While mechanical draft cooling tower systems are sometimes designed to appear hyperbolic, true hyperboloids use natural draft to draw air into the system which is then used as coolant. Natural draft towers, however, necessitate a very large tower structure which often translates to very expensive construction. Despite the initial cost, hyperbolic cooling towers are one of the most cost efficient industrial towers available.
The design allows for minimum usage of material without sacrificing structural integrity. Likewise, natural draft itself eliminates the cost of running the fans needed for forced and induced draft cooling towers. Coal-fired power plants, nuclear plants, power utility and thermal power plants often make use of these hyperbolic cooling towers as the production of electrical energy generates a great deal of waste heat necessitating a large initial investment regardless of design.

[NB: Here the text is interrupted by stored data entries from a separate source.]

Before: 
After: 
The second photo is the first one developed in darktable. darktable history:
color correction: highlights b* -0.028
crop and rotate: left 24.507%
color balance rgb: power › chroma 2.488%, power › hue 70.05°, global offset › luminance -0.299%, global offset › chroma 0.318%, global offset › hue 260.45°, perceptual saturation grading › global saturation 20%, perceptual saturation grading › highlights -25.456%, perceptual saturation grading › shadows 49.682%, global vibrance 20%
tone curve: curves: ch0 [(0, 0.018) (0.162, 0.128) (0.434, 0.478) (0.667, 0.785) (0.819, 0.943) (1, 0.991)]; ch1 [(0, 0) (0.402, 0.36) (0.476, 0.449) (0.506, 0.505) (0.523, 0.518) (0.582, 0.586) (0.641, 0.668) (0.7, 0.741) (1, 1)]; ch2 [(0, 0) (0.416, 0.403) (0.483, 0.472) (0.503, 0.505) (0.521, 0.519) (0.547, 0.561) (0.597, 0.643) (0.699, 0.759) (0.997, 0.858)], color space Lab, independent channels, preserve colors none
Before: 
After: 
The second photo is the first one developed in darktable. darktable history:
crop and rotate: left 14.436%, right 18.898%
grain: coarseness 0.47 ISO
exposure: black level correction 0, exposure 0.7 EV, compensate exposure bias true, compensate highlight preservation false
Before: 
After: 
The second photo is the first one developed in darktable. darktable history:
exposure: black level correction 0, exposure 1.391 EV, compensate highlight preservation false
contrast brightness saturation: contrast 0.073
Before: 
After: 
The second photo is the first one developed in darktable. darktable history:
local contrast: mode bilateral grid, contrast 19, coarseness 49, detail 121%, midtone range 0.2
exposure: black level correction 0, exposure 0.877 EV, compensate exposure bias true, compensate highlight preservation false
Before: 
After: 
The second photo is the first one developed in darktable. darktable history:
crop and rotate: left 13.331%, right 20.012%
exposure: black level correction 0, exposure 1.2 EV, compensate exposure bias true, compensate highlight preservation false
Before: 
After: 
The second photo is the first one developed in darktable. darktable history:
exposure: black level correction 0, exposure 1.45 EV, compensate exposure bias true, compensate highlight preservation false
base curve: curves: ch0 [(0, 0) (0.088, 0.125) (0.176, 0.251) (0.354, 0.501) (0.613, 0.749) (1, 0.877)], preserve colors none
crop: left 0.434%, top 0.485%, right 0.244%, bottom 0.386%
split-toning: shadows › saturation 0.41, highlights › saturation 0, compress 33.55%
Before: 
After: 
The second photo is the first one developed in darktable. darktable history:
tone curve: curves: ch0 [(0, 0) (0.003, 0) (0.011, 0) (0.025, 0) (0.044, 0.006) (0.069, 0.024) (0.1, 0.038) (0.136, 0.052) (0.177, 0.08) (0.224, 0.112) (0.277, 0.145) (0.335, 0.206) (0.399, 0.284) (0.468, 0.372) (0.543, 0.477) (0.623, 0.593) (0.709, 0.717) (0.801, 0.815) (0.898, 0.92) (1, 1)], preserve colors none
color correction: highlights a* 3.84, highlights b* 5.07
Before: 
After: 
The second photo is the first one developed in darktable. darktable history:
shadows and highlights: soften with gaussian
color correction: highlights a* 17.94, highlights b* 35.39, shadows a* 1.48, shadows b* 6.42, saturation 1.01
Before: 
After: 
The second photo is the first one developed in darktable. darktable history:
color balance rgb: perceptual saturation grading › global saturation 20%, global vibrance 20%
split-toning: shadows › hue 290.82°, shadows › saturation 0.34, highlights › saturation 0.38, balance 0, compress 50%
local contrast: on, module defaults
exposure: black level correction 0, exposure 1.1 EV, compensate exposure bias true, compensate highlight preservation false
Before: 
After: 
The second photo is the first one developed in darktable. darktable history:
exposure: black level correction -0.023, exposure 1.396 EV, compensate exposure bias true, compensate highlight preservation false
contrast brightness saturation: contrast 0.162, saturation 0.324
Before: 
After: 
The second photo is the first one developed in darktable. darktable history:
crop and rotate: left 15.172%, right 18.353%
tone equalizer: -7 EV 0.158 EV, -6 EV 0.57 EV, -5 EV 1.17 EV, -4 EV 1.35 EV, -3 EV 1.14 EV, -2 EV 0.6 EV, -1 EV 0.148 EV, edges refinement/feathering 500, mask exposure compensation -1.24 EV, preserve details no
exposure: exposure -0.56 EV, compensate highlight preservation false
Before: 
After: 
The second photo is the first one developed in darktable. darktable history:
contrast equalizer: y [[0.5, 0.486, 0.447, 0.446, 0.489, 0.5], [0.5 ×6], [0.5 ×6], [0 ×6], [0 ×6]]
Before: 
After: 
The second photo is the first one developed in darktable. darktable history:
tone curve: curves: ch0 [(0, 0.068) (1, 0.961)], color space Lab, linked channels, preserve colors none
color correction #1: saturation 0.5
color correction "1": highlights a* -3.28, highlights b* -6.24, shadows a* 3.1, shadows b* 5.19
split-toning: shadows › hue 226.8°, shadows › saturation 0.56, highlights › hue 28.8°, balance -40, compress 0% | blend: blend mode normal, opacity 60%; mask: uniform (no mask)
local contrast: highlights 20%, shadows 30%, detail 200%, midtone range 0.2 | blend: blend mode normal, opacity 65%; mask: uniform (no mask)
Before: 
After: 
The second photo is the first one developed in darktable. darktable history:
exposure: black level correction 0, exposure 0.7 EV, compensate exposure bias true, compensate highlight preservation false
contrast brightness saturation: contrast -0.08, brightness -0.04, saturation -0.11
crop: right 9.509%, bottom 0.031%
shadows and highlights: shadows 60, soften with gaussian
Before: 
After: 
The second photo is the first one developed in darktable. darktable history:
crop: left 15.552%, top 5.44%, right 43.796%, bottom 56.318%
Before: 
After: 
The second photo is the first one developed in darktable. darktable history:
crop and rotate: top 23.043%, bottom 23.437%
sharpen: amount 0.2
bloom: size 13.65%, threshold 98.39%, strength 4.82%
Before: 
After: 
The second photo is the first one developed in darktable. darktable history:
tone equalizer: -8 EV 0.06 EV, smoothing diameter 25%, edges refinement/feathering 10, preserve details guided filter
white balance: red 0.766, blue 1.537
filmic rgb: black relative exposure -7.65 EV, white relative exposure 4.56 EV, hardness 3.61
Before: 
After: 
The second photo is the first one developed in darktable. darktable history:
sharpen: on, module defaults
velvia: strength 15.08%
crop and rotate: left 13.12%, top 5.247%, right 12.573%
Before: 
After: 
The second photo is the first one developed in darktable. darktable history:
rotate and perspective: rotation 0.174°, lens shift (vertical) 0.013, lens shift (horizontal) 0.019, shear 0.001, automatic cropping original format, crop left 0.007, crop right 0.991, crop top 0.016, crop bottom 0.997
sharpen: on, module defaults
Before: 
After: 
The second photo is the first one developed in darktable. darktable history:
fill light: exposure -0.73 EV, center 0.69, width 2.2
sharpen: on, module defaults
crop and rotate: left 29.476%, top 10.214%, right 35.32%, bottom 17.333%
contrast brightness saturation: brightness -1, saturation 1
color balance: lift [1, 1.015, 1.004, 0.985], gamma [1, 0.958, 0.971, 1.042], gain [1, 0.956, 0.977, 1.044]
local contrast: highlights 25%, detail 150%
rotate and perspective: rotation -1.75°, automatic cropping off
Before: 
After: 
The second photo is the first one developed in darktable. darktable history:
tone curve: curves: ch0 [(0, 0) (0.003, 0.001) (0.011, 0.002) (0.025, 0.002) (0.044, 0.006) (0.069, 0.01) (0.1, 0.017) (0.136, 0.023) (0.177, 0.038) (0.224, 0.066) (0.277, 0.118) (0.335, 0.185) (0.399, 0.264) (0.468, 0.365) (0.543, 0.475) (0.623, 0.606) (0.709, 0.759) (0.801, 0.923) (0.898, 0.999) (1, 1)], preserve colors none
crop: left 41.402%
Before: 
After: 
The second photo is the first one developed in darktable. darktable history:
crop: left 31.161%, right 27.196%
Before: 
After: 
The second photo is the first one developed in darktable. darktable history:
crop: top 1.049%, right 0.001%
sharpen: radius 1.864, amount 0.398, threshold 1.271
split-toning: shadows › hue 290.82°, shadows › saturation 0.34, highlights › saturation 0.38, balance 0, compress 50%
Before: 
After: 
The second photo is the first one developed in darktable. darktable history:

The shape of these structures is created with one sheet hyperboloid geometry which curves inward at the midsection and billows out at the top and bottom. There are many benefits to this design structure, though it creates large amounts of unusable volume and is therefore more commonly used in purpose driven applications such as cooling towers. Structural economy is inherent in this design as a single sheet hyperboloid can be built with a lattice of straight beams. These are superior to curved beams in both strength and ease of construction.
Strength is an important factor as large towers must be able to withstand weathering and high winds. Beams are usually made of stainless steel while the shell is made of concrete fill. The shape also lends to the cooling process itself. Natural draft cooling towers work by pumping the hot fluid upward into the tower. As gravity draws the liquid downward, the updraft of cool air allows for evaporation and transfer of the heat from the fluid to the air, thereby lowering the temperature.
The shape of hyperbolic cooling towers accelerates the influx of air improving cooling efficiency. Despite the durable design and materials, the intermittent dry and wet conditions within the tower make them susceptible to corrosion-induced deterioration that can be detrimental to cooling processes.